MY FATHER’S DEATHS – Published March 2013, Monadnock Shopper

stephe01Today is March 29th, 2013.  On this day, 94 years ago, my father was born.  He almost did not make it through his first year of life, at just a few months of age he was one of the millions of victims of the influenza epidemic that killed so many people in the United States and around the world that year.

My father – James Hawley – had another very close call with death as a young adult.  He joined the Air Force near the start of World War 2 and was the only soldier in a bomber plane to survive being shot down by German forces over Axis territory.  His family was informed that he had died.  In reality, he was a prisoner of war in Germany.  When he was released with the German defeat, he arrived back to his family house in Ithaca, New York only to learn every item he owned had either been given away or discarded.

Surprisingly (or not), my father never, ever talked about any of his war time experiences or being a prisoner of war.  Even when I pressed him as a young adult to tell me something, anything, he would seem to freeze up and say it was better not to discuss such horrible things.

What my father did feel comfortable discussing with me was death – both as a powerful reality and ultimate shaper of our human existence.  As a homeopathic doctor who meditated and had a deep spiritual practice, Dad not infrequently would say such things as “If I ever got a terminal illness, rather than waiting around to die I would volunteer for a life or death kind of mission that would help people and my country.”  Perhaps in some intuitive way, my father sensed what would be his ultimate fate in this incarnation.

Flash forward to 1985.  I am a grown doing my doctoral dissertation in Chile.  I have not seen or spoken to my father for almost a year.  In the pre email days, traveling to foreign countries usually meant limited and slow (I.e. letters) communication with family and friends  Back home.

Before the date of March 25, 1985, I had never ever had a dream I recalled about any family member.  At that precise date, I was house sitting someone who did not even have a telephone.  My fiancé (later husband) was working in construction in the south of Chile. Saving money to travel to the US with me.

In the previous weeks, I had been helping his family in Santiago deal with an uncle who had pancreatic cancer.  Rene was his name.  He had at one time been a big, strapping German Chilean, but when I came to know him he was a wizened and sick man who no one wanted to tell that he was dying.  The family members clustered around his hospital bed talking about his getting out, renewing his driver’s license, etc. Making plans we all knew would never come to fruition.  An operation did not keep his death away.  On a steaming hot February day Rene passed on to other dimensions.

One month later, I awoke from a dream I will never, ever forget.  Honestly, it was more a vision than a dream; so real and clear that even now more than a quarter of a century later I can still recall every detail.

My father was in front of me, radiant and full of light.  But one important thing was different about him than the last time I had seen him. At his throat was a large hole with light beaming out of it in all directions.  He was so beautiful.  My heart felt full, and then overflowing.

I was not so surprised when I received the message later that day that he had died of pancreatic cancer. 

A few days later as I was preparing my journey home for his funeral, he came to me again in another dream.  This one was even more light-filled than the previous dream.  “Don’t be sad Skye,” he told me with a smile.  “All of the pain is gone.”

I have pondered that last line he told me ever since.  “What pain?”  I would ask myself.  What pain was he talking about?  The inevitable pain of being a human?  The particular pains of his life?  Something else?

At the time of his death, my father had a second wife and a step daughter he helped raise.  Relations were strained in large part due to this second wife’s alcoholism.  She did all she could to keep my sister and me away from my father.  At his funeral, all we learned about his death is that he had probably felt bad for months and not seen a doctor.  (Generally speaking, doctors are not good patients).  And when he reluctantly went to the hospital, he was diagnosed with advanced pancreatic cancer.  So the story goes, he refused an operation and all medication.  He tried to get released but the hospital staff refused, claiming he was mentally unstable and probably suicidal.

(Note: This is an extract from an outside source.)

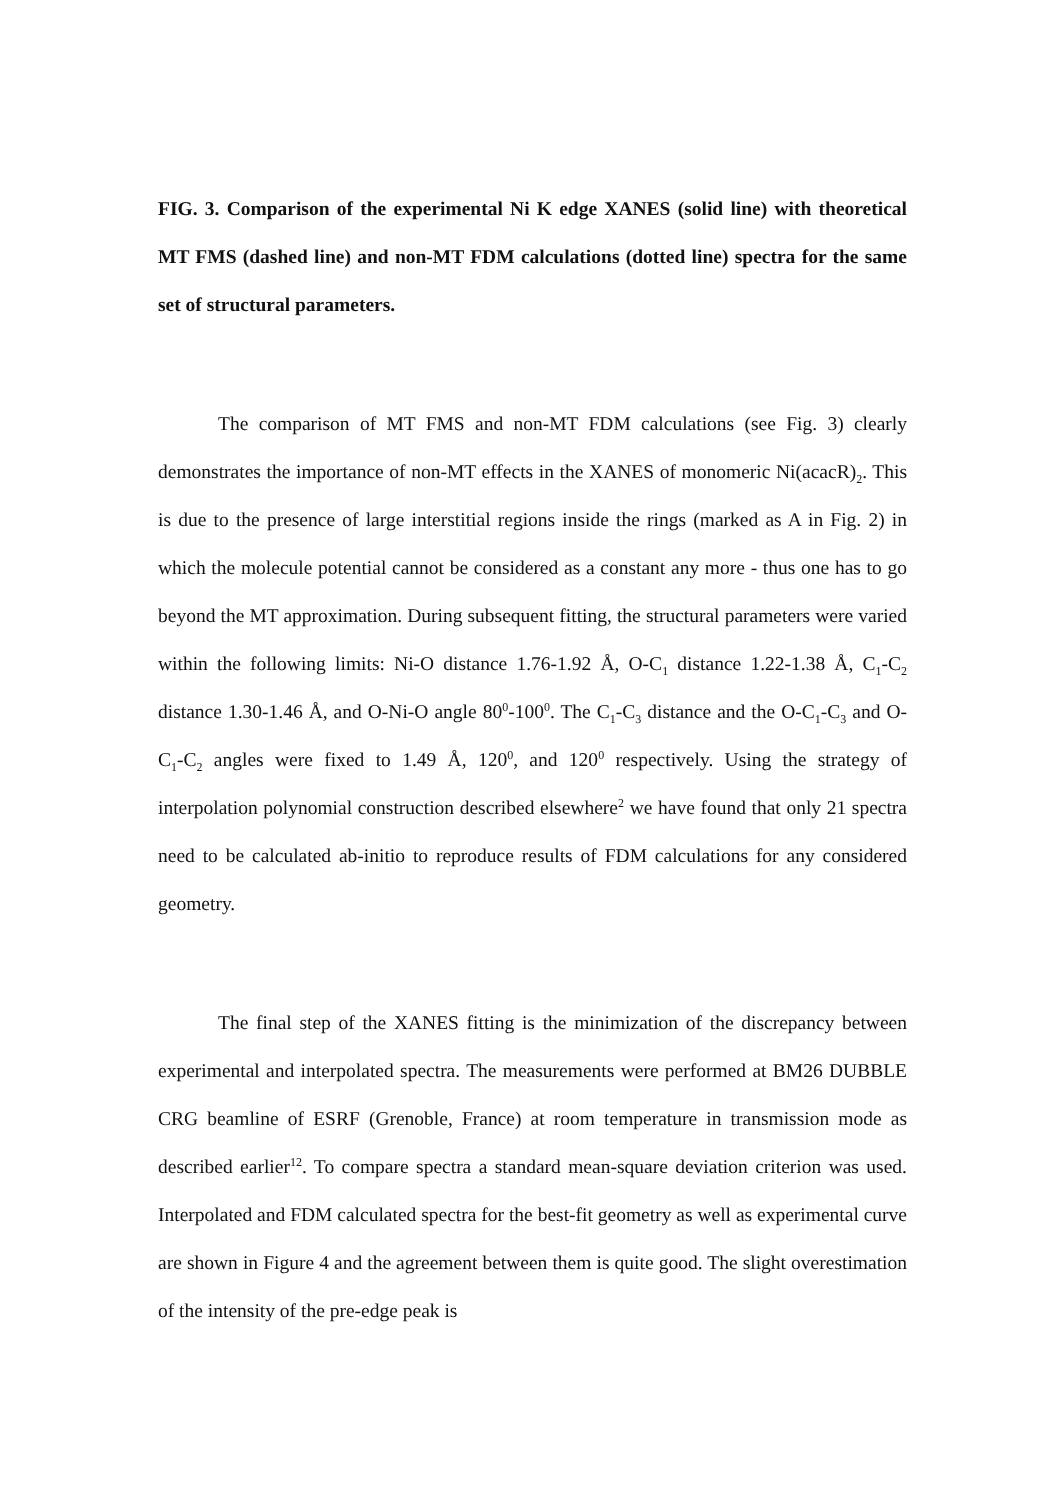FIG. 3. Comparison of the experimental Ni K edge XANES (solid line) with theoretical MT FMS (dashed line) and non-MT FDM calculations (dotted line) spectra for the same set of structural parameters.
The comparison of MT FMS and non-MT FDM calculations (see Fig. 3) clearly demonstrates the importance of non-MT effects in the XANES of monomeric Ni(acacR)<sub>2</sub>. This is due to the presence of large interstitial regions inside the rings (marked as A in Fig. 2) in which the molecule potential cannot be considered as a constant any more - thus one has to go beyond the MT approximation. During subsequent fitting, the structural parameters were varied within the following limits: Ni-O distance 1.76-1.92 Å, O-C<sub>1</sub> distance 1.22-1.38 Å, C<sub>1</sub>-C<sub>2</sub> distance 1.30-1.46 Å, and O-Ni-O angle 80<sup>0</sup>-100<sup>0</sup>. The C<sub>1</sub>-C<sub>3</sub> distance and the O-C<sub>1</sub>-C<sub>3</sub> and O-C<sub>1</sub>-C<sub>2</sub> angles were fixed to 1.49 Å, 120<sup>0</sup>, and 120<sup>0</sup> respectively. Using the strategy of interpolation polynomial construction described elsewhere<sup>2</sup> we have found that only 21 spectra need to be calculated ab-initio to reproduce results of FDM calculations for any considered geometry.
The final step of the XANES fitting is the minimization of the discrepancy between experimental and interpolated spectra. The measurements were performed at BM26 DUBBLE CRG beamline of ESRF (Grenoble, France) at room temperature in transmission mode as described earlier<sup>12</sup>. To compare spectra a standard mean-square deviation criterion was used. Interpolated and FDM calculated spectra for the best-fit geometry as well as experimental curve are shown in Figure 4 and the agreement between them is quite good. The slight overestimation of the intensity of the pre-edge peak is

How can someone be called suicidal when they are in the advanced stages of a terminal disease?  My father knew the odds of advanced pancreatic cancer.  He knew he would die from it, and that even an operation would not stop this relentless disease.

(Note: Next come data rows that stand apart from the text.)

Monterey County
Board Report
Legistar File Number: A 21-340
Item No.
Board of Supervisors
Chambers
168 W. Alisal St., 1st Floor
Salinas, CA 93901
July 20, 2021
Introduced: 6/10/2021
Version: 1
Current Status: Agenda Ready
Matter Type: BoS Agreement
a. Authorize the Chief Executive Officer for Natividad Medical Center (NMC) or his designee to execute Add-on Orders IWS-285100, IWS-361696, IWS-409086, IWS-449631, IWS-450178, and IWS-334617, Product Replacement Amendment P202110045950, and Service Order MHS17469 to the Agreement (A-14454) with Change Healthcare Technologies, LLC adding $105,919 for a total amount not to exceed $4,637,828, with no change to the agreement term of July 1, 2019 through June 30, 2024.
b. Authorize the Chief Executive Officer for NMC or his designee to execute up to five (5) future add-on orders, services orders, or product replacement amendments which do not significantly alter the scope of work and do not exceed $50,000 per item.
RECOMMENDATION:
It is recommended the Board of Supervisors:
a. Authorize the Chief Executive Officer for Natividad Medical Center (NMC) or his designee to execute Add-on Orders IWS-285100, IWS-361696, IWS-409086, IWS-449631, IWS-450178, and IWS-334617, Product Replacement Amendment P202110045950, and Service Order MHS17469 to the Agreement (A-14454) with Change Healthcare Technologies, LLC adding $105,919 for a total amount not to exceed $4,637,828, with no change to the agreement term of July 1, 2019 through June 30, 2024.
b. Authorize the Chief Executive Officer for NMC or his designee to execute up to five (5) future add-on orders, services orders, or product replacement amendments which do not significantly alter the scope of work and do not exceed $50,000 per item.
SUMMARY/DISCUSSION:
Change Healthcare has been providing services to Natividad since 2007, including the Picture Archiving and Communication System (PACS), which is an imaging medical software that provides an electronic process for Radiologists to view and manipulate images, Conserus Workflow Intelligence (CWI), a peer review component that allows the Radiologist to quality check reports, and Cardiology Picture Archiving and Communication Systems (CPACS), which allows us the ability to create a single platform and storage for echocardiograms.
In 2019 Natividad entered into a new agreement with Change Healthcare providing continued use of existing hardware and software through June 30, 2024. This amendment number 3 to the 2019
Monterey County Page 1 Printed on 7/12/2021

I recently read about an interesting study that found that doctors and others in the health professions refuse treatment and even take their own lives when faced with terminal illness at a much higher rate than any other group.

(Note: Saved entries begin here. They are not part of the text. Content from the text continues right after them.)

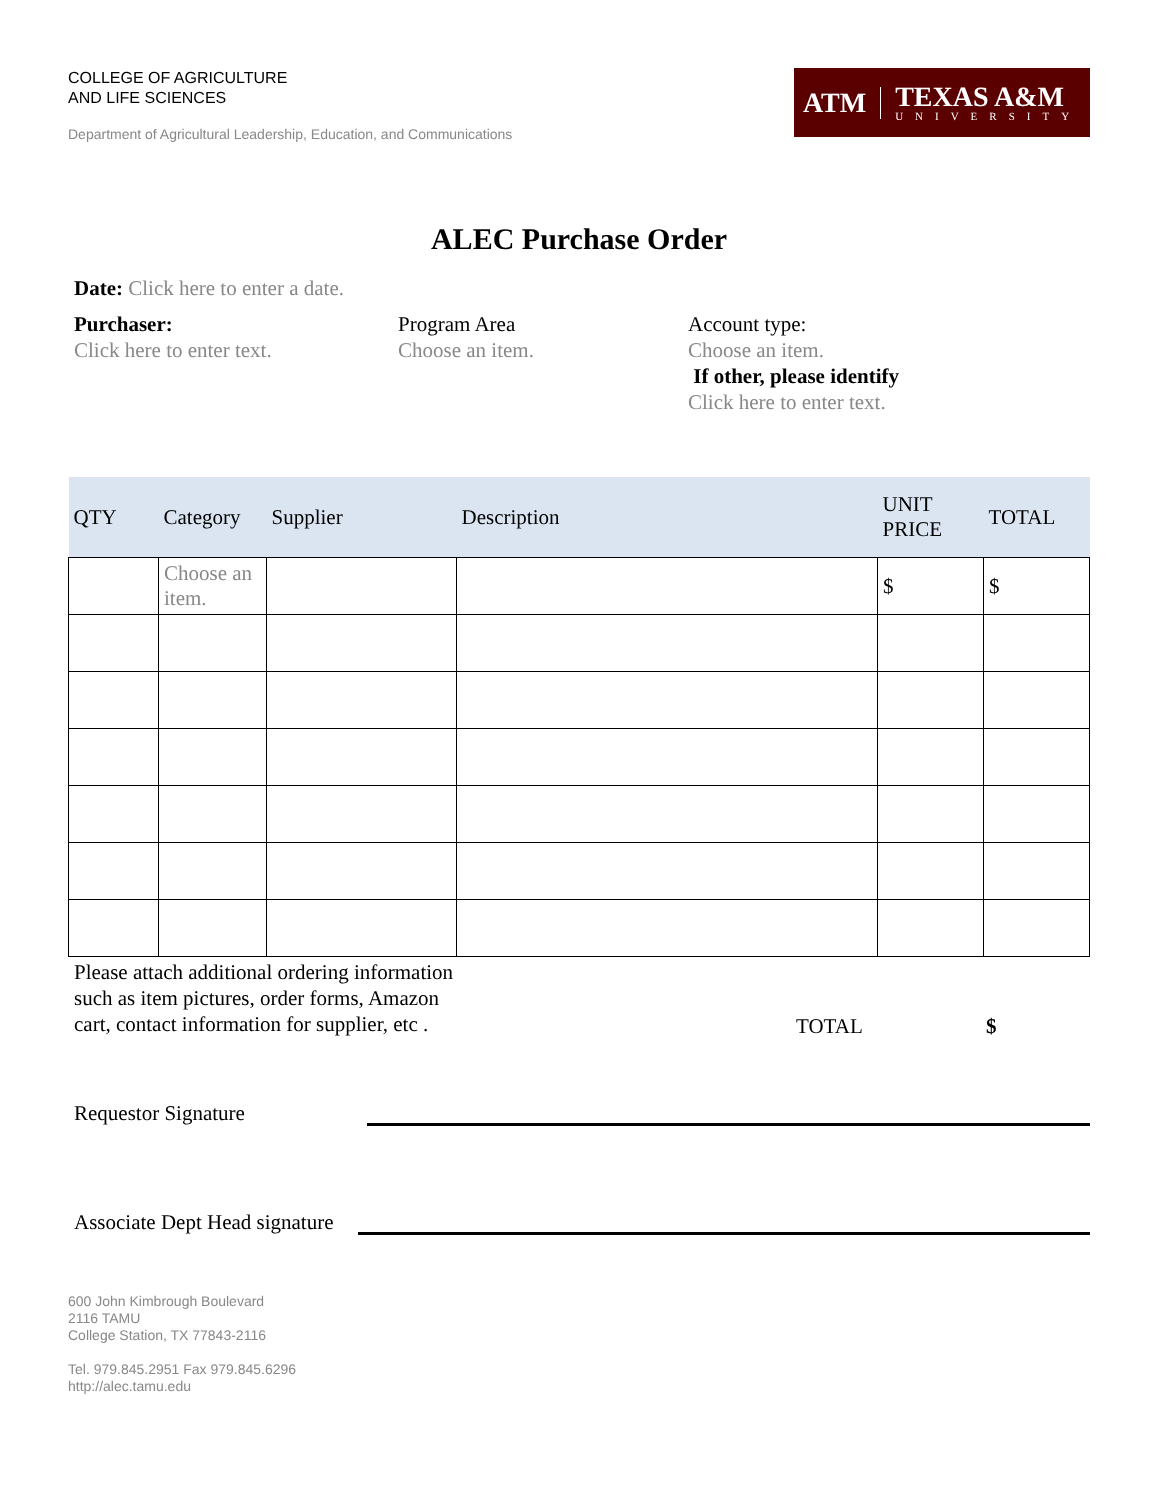COLLEGE OF AGRICULTURE
AND LIFE SCIENCES
Department of Agricultural Leadership, Education, and Communications
ATM
TEXAS A&M
UNIVERSITY
ALEC Purchase Order
Date: Click here to enter a date.
Purchaser:
Click here to enter text.
Program Area
Choose an item.
Account type:
Choose an item.
If other, please identify
Click here to enter text.
| QTY | Category | Supplier | Description | UNIT PRICE | TOTAL |
| --- | --- | --- | --- | --- | --- |
| | Choose an item. | | | $ | $ |
Please attach additional ordering information such as item pictures, order forms, Amazon cart, contact information for supplier, etc .
TOTAL $
Requestor Signature
Associate Dept Head signature
600 John Kimbrough Boulevard
2116 TAMU
College Station, TX 77843-2116
Tel. 979.845.2951 Fax 979.845.6296
http://alec.tamu.edu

A few months ago I learned from my step sister with whom we recently reconnected that my father had contacted someone who gave him a dose of an homeopathic remedy to let him pass on.  This month a nurse I know told me what it was, and that in the state she used to live in and practice, a person can decide to leave this world of their own violation under certain conditions such as terminal and/or degenerative diseases.

I understand that
New Hampshire has been considering similar legislation for some time now.  On the date of my father’s birthday and near the date he chose to leave the pain of his body through an herbal avenue, I am coming forward to support legislation that gives an individual the freedom to legally end their life if facing terminal illness.  I know without a doubt that my father is smiling down on me as I write this, and that his dream message to me about the pain gone really was true for him.